### Task directions
In the forum thread on database encoding, what two changes did Markus make that got his copy working?

You should convert your database to an appropriate encoding for the data
it contains (perhaps LATIN1?). If the database encoding is SQL_ASCII,
the JDBC driver has no way of knowing how to convert bytes >127 to
Java's UTF-16 String representation.

Basically, SQL_ASCII is only going to work with the JDBC driver if you
only store 7-bit ASCII, or if you happen to be very lucky and have all
clients everywhere use a client_encoding of UNICODE.

-O

Re: Encoding from CopyManager.copyIn()

From
Markus Kickmaier
Date:
Hi,

what I've done now is following:

- I converted my database to UTF8.
- I use a OutputStreamWriter with UTF8 as encoding to fill my stream for the copy statement.

Now it works. Thanks for your help.

BR, Markus


----- "Oliver Jowett" <oliver@opencloud.com> schrieb:

> Markus Kickmaier wrote:
> > Thanks for the Responses Daniel and Kris,
> >
> > but i just don't get it work. I know now what exactly my problem
> is.

### Dataset content
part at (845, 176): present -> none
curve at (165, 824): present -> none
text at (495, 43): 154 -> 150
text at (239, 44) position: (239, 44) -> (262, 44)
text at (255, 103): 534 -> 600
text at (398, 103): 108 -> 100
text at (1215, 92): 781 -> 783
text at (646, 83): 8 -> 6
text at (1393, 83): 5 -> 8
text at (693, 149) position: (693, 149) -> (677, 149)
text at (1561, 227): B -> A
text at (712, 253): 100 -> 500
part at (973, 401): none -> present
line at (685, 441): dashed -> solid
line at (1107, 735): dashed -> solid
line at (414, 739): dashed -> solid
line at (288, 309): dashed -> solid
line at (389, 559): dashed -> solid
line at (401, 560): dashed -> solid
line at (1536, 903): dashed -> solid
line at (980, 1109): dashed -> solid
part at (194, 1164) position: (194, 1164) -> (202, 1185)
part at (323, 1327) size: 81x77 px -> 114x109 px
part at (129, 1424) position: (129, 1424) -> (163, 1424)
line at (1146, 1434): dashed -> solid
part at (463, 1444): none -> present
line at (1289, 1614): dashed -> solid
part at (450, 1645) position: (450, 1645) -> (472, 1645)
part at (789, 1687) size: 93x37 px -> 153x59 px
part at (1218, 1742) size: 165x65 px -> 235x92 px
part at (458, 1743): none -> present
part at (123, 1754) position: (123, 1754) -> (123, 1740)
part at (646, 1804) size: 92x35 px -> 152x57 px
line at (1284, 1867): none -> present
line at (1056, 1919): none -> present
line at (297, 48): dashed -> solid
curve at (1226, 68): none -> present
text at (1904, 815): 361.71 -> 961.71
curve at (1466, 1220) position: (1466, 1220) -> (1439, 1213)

### Response to this task
He converted his database to UTF8 and used an OutputStreamWriter with UTF8 encoding to fill the stream for the copy statement.